# Exercise requirements:
Revise the lines from the line containing "Needed for scene" through the line containing "to (1078, 528)", swapping "electrical outlet" for "power outlet" and keeping everything else the same.

# Data extract:

○ ○ ○ ○

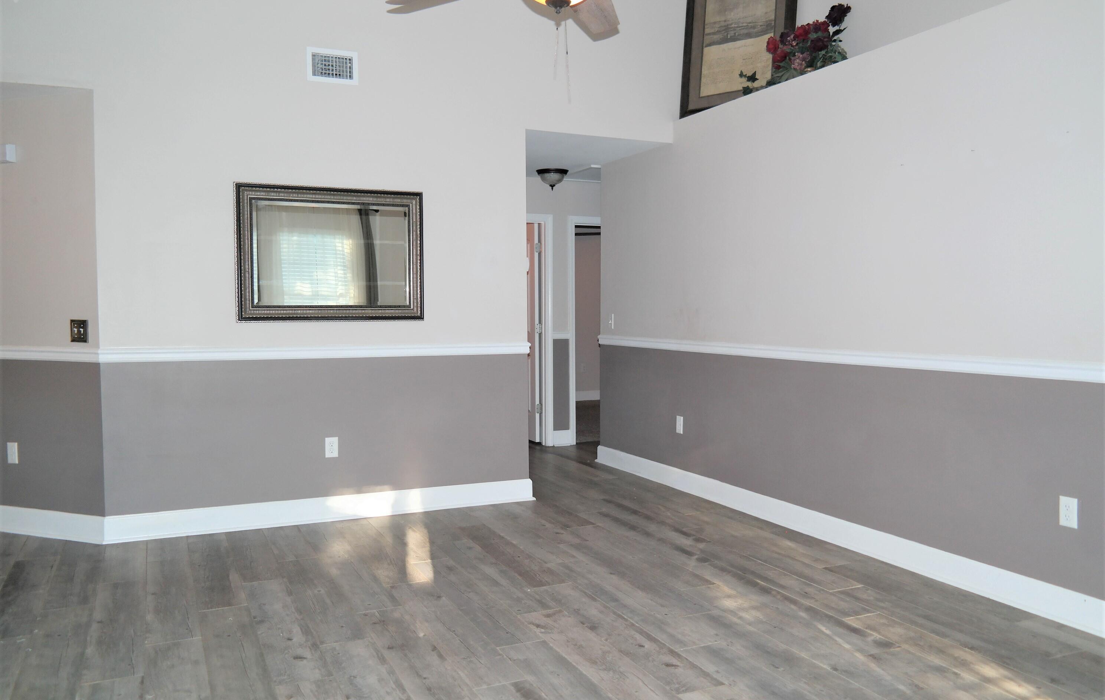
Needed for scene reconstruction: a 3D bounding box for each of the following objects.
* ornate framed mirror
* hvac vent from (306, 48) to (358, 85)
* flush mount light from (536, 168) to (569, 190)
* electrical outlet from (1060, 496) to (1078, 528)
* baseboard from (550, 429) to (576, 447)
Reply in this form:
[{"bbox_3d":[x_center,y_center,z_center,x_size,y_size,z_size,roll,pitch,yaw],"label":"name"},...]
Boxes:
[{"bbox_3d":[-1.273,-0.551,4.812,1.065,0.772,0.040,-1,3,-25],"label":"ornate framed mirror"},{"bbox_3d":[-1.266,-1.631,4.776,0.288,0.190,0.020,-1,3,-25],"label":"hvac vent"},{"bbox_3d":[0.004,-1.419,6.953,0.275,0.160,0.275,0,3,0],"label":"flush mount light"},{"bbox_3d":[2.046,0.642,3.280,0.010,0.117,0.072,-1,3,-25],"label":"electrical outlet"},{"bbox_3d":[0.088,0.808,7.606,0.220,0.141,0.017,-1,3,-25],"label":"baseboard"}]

○ ○ ○ ○

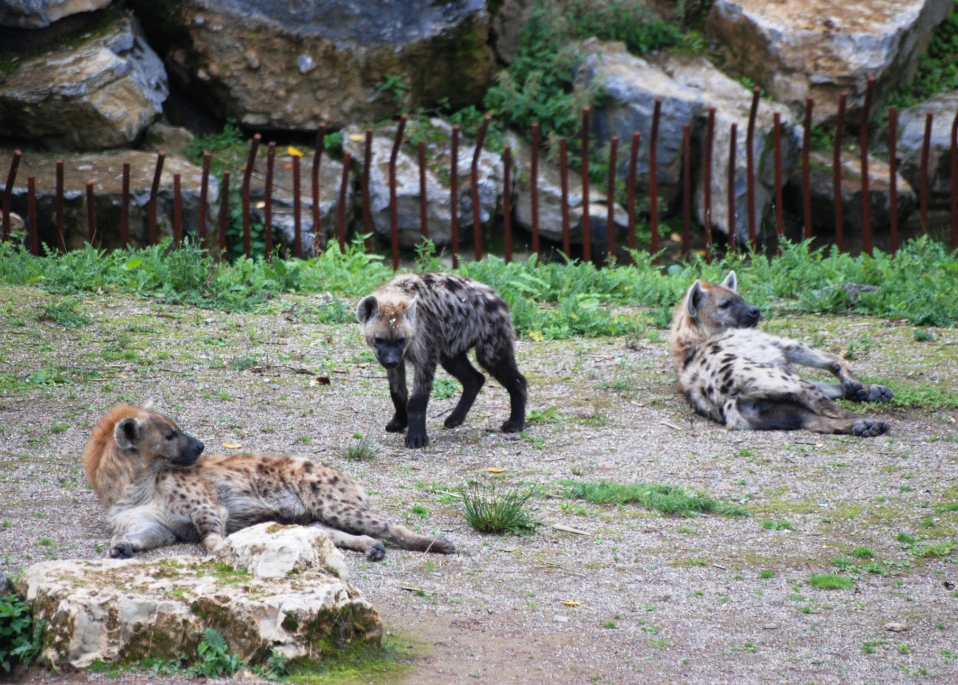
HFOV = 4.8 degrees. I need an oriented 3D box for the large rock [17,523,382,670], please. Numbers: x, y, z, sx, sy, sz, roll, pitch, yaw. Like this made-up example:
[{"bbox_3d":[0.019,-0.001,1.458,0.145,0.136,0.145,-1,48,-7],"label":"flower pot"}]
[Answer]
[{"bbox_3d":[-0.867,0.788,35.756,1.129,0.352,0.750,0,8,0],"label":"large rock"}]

○ ○ ○ ○

# Problem solution:
Needed for scene reconstruction: a 3D bounding box for each of the following objects.
* ornate framed mirror
* hvac vent from (306, 48) to (358, 85)
* flush mount light from (536, 168) to (569, 190)
* power outlet from (1060, 496) to (1078, 528)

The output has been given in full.